Nesse mesmo ano, diante da instalação da ditadura varguista, Agamenon Magalhães é nomeado interventor federal no estado de Pernambuco, trazendo para a administração do estado, segundo ele mesmo “a emoção do Estado Novo”, ou seja, uma administração marcada pelo autoritarismo, pela perseguição dos inimigos políticos, pela censura a imprensa e atividades culturais, pela propaganda em torno da figura do governante, pelo populismo, pelo controle dos sindicatos, pela modernização conservadora, tanto no campo, quanto na cidade.
Em Recife, sua administração se destacou pela abertura de grandes avenidas, com a destruição de prédios seculares, com a derrubada dos mocambos e a promessa de construção de moradias populares, o que aconteceu em muito menor número do que o necessário. Perseguiu as religiões de matriz africana, os homossexuais e as prostitutas, combateu o cangaço e realizou algumas obras contra as secas.

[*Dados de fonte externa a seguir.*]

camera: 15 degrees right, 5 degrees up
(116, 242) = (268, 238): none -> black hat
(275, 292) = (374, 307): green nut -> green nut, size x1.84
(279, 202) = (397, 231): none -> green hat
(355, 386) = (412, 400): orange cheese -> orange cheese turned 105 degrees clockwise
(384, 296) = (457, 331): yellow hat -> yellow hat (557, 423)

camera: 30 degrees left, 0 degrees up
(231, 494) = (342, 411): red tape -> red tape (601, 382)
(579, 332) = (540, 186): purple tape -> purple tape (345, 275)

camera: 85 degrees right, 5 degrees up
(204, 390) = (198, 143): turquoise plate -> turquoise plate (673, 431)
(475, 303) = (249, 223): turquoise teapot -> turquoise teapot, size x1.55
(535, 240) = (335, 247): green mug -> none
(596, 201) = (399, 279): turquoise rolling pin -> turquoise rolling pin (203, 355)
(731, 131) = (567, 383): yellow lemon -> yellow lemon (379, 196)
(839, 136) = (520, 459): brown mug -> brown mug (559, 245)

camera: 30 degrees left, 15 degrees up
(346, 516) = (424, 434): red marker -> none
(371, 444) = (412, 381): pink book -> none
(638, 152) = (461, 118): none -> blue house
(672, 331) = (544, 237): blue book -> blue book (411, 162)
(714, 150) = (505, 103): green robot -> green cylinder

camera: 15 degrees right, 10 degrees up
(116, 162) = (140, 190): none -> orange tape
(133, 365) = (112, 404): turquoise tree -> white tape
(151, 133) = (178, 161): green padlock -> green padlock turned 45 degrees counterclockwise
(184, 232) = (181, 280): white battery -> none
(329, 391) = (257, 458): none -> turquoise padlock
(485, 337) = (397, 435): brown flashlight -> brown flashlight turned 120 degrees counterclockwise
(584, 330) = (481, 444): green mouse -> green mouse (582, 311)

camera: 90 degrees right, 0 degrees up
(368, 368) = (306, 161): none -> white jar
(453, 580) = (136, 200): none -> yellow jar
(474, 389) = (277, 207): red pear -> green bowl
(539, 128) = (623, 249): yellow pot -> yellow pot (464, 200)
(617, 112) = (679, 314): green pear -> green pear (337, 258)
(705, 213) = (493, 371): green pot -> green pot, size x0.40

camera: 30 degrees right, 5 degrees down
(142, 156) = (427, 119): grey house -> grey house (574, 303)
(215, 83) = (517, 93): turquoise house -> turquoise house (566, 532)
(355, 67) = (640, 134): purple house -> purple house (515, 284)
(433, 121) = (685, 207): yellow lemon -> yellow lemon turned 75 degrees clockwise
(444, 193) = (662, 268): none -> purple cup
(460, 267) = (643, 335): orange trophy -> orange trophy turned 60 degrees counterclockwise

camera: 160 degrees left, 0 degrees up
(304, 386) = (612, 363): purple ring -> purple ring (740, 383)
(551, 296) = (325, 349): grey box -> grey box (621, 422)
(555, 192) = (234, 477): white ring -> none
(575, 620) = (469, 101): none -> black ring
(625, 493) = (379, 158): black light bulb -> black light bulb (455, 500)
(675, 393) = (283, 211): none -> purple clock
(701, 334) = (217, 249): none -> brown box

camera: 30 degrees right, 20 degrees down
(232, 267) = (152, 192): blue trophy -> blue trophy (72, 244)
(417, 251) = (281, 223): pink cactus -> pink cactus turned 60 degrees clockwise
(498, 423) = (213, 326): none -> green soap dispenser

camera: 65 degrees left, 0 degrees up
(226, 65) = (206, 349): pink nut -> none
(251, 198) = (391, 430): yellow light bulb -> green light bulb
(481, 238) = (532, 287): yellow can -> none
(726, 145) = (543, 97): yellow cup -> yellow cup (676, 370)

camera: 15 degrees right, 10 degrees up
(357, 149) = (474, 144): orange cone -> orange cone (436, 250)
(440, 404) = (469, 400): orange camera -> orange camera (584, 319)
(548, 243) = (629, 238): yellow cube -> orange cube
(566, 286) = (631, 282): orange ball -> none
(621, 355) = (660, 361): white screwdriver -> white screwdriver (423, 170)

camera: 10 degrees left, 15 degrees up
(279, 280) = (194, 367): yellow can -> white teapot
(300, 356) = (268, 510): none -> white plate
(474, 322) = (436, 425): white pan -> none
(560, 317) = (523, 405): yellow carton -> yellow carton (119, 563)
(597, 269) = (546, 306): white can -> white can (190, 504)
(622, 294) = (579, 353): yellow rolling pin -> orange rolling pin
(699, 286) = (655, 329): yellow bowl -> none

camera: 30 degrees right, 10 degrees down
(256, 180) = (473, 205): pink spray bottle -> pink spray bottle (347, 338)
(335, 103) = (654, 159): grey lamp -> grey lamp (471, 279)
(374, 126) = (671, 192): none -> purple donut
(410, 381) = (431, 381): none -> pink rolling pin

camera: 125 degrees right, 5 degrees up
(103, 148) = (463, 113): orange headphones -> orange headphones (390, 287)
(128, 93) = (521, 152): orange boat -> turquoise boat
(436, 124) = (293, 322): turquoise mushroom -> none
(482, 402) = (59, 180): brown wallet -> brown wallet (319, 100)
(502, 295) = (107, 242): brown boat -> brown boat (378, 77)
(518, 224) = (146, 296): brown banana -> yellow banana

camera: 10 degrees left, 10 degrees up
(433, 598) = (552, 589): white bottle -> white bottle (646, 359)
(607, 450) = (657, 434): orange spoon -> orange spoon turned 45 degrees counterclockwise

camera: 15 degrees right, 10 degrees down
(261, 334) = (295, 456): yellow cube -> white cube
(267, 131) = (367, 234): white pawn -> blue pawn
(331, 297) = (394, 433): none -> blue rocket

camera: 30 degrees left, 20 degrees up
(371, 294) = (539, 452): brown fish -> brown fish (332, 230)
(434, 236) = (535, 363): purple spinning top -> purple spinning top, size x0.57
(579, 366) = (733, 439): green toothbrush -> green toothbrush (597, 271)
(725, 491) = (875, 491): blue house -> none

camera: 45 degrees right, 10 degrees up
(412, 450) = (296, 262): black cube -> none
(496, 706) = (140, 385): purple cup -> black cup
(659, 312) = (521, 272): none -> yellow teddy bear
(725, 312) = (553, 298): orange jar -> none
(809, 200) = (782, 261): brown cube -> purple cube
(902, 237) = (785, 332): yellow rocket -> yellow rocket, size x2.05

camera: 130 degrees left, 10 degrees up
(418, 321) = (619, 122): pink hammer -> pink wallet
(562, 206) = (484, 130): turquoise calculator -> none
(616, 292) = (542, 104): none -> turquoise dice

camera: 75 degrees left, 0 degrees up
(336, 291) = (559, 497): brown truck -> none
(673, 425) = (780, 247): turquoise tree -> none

Em 1945 volta ao Ministério da Justiça, desta vez para redigir a “Lei Agamenon”, que restaurou a democracia no país e definiu as regras eleitorais e partidárias. Foi também o autor da “Lei Malaia”, referência pejorativa a sua aparência oriental advinda de sua ancestralidade indígena, que regulava a remessa de lucros por parte dos trustes internacionais. Fundador do PSD em Pernambuco, se elege deputado constituinte, onde se destaca por defender a intervenção estatal na economia e em 1950 se elege governador, mesmo não tendo apoiado o seu grande mentor político, que concorria a presidência da República. Não completa, no entanto, o mandato, morrendo de um infarto fulminante, exatamente dois anos antes do suicídio de Getúlio Vargas, no dia 24 de agosto de 1952.
*Esse texto reflete, exclusivamente, a opinião do autor.